= Bálint Tóth =

Hungarian mathematician

Bálint Tóth (born 1955, Cluj/Kolozsvár/Klausenburg) is a Hungarian mathematician whose work concerns probability theory, stochastic process and probabilistic aspects of mathematical physics. He obtained PhD in 1988 from the Hungarian Academy of Sciences, worked as senior researcher at the Institute of Mathematics of the HAS and as professor of mathematics at TU Budapest. He holds the Chair of Probability at the University of Bristol and is a research professor at the Alfréd Rényi Institute of Mathematics, Budapest.

He has worked on microscopic models of Brownian motion, quantum spin systems, limit theorems for random walks with long memory, and non-conventional stochastic processes, hydrodynamic limits, etc. In particular, Tóth contributed to the theory of self-interacting motions, that is, motions that are "reinforced", "self-avoiding" or "self-repellent". In collaboration with Wendelin Werner he constructed the random geometric object later called the Brownian web.

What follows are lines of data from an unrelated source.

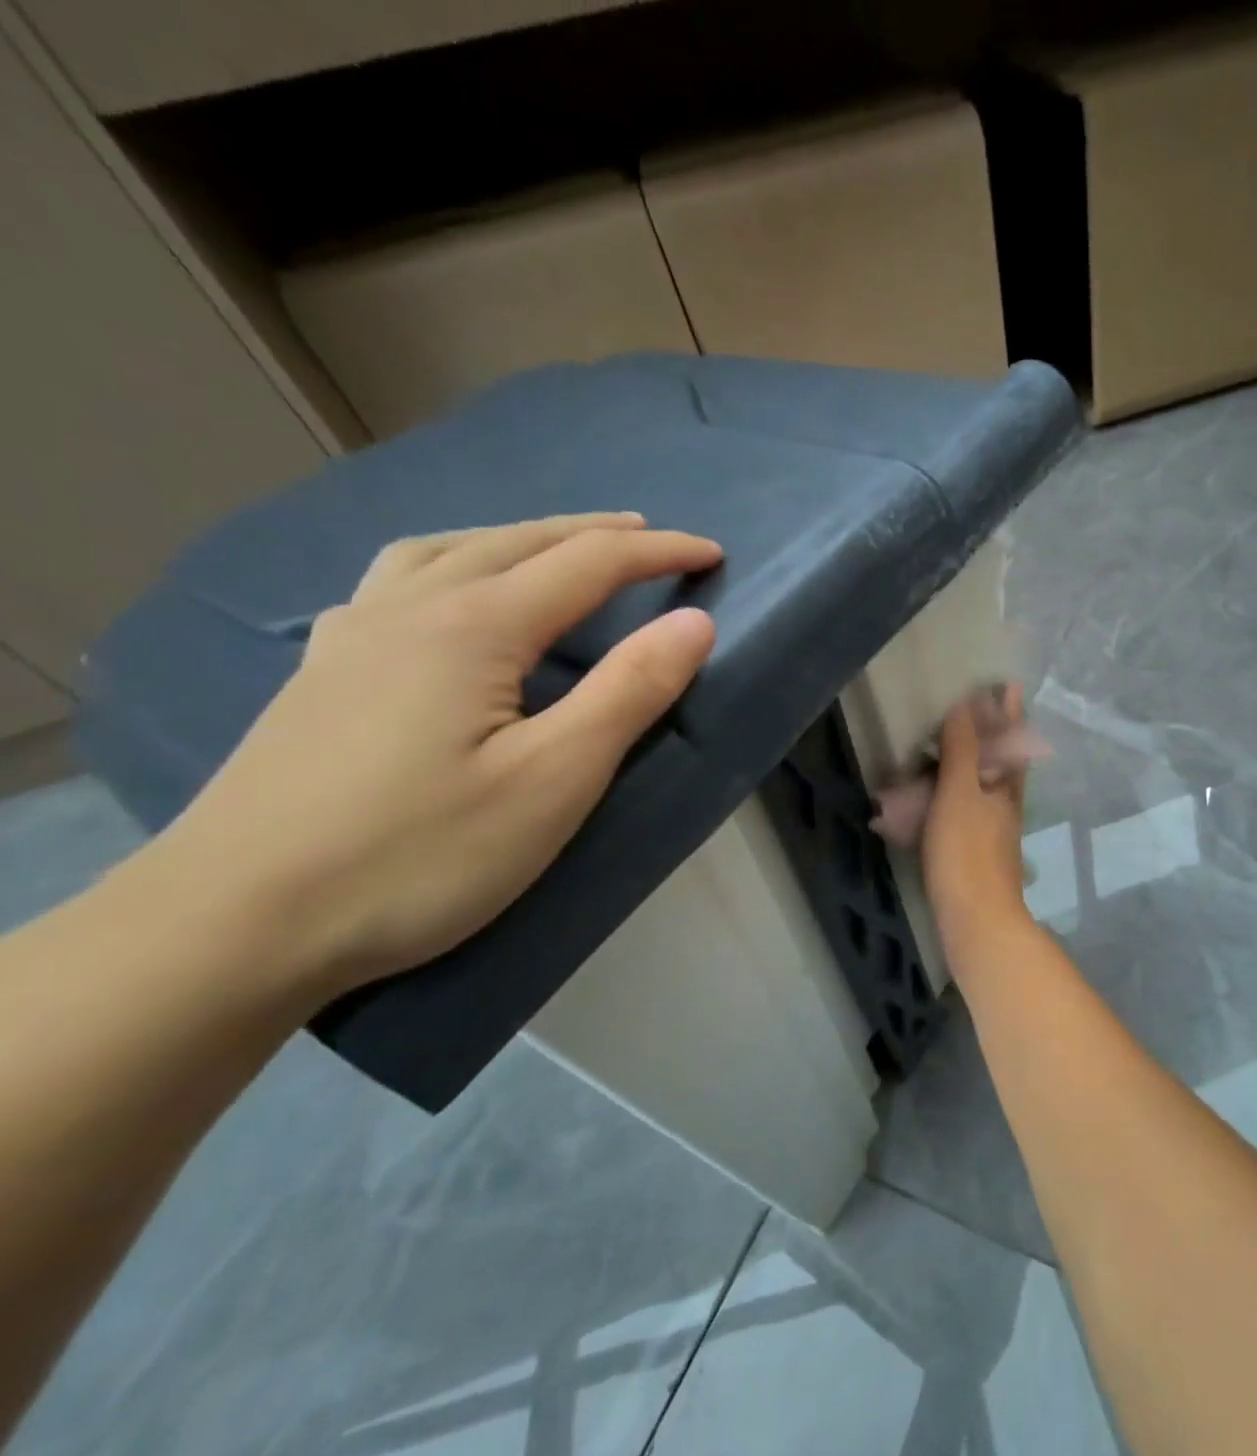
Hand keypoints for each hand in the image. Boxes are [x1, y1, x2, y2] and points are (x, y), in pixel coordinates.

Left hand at [134, 513, 721, 1001]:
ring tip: (555, 549)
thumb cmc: (420, 855)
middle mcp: (410, 609)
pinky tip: (443, 594)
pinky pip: (394, 583)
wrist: (232, 927)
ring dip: (518, 537)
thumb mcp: (554, 779)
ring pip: (447, 550)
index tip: (713, 553)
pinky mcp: (320, 675)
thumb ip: (629, 691)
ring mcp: (352, 638)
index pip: (589, 563)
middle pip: (518, 542)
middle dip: (595, 533)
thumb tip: (693, 621)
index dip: (659, 553)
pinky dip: (448, 563)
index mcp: (474, 626)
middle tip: (649, 538)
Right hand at [922, 683, 1031, 925]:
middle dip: (989, 735)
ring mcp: (990, 832)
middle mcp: (1003, 807)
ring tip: (943, 749)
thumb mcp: (960, 794)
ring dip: (966, 764)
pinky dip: (946, 798)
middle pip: (999, 762)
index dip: (1009, 712)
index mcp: (1005, 788)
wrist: (977, 922)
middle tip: (973, 711)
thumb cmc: (967, 853)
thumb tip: (968, 705)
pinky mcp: (973, 854)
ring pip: (980, 788)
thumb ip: (963, 751)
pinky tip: (927, 803)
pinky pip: (960, 812)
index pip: (1010, 739)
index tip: (1009, 685)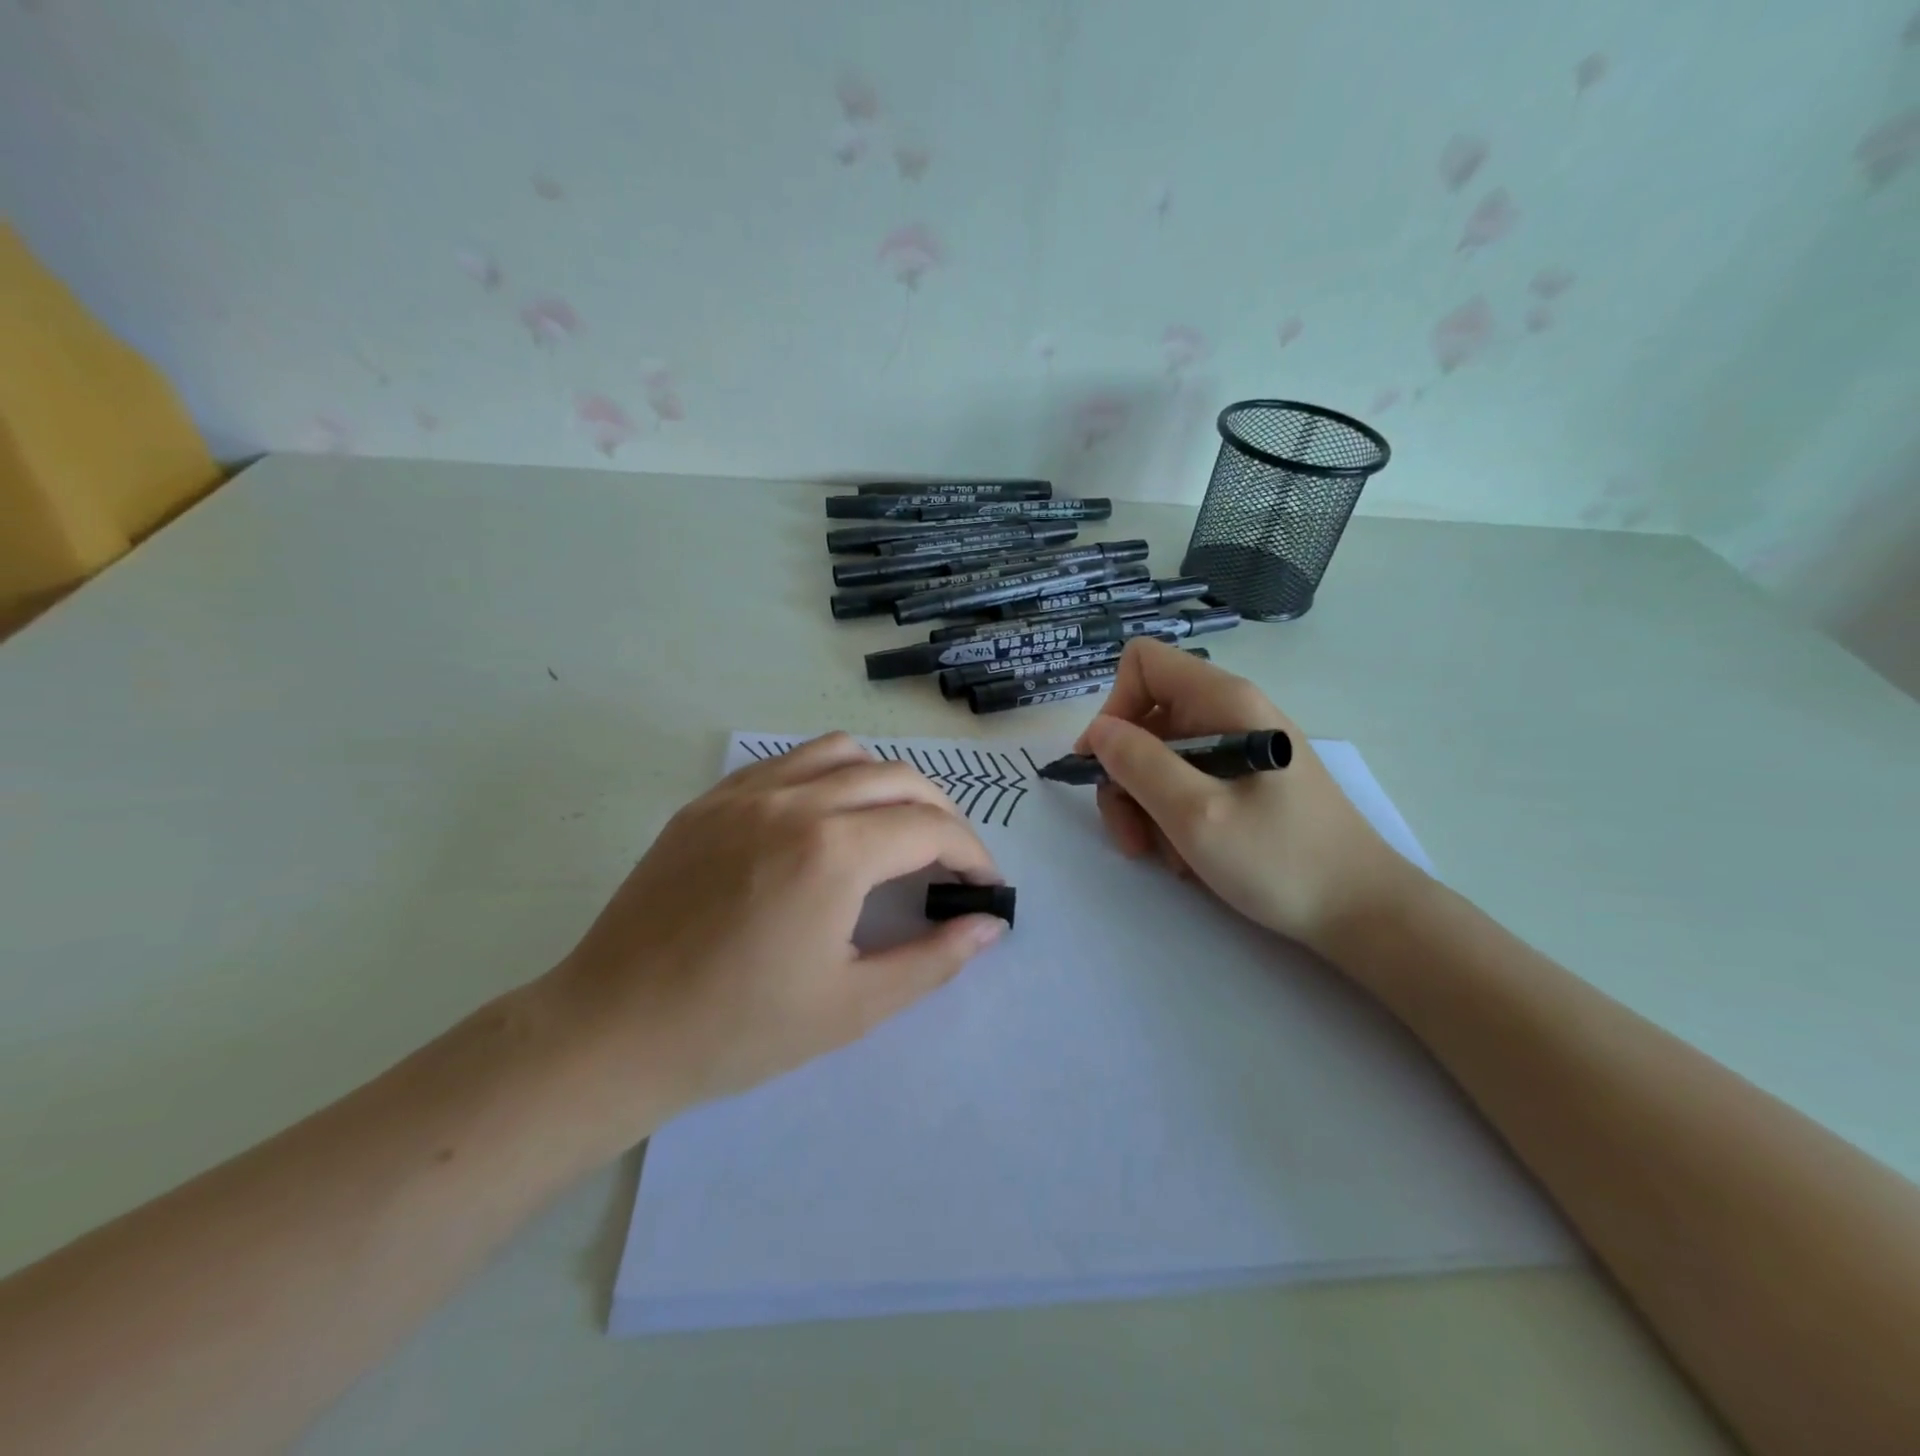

Tóth was an invited speaker of the International Congress of Mathematicians ICM-2018 (Rio de Janeiro), and of the European Congress of Mathematics ECM-2000 (Barcelona). He was plenary speaker at three Conferences on Stochastic Processes and their Applications SPA-2005 (Santa Barbara), SPA-2014 (Buenos Aires), and IMS Medallion Lecturer at SPA-2022 (Wuhan).

He is a member of Academia Europaea and a corresponding member of the Hungarian Academy of Sciences.

Tóth was Editor-in-Chief of the journals Electronic Journal of Probability (2009-2011) and Annals of Applied Probability (2016-2018). Currently he is co-Editor-in-Chief (jointly with Fabio Toninelli) of Probability Theory and Related Fields.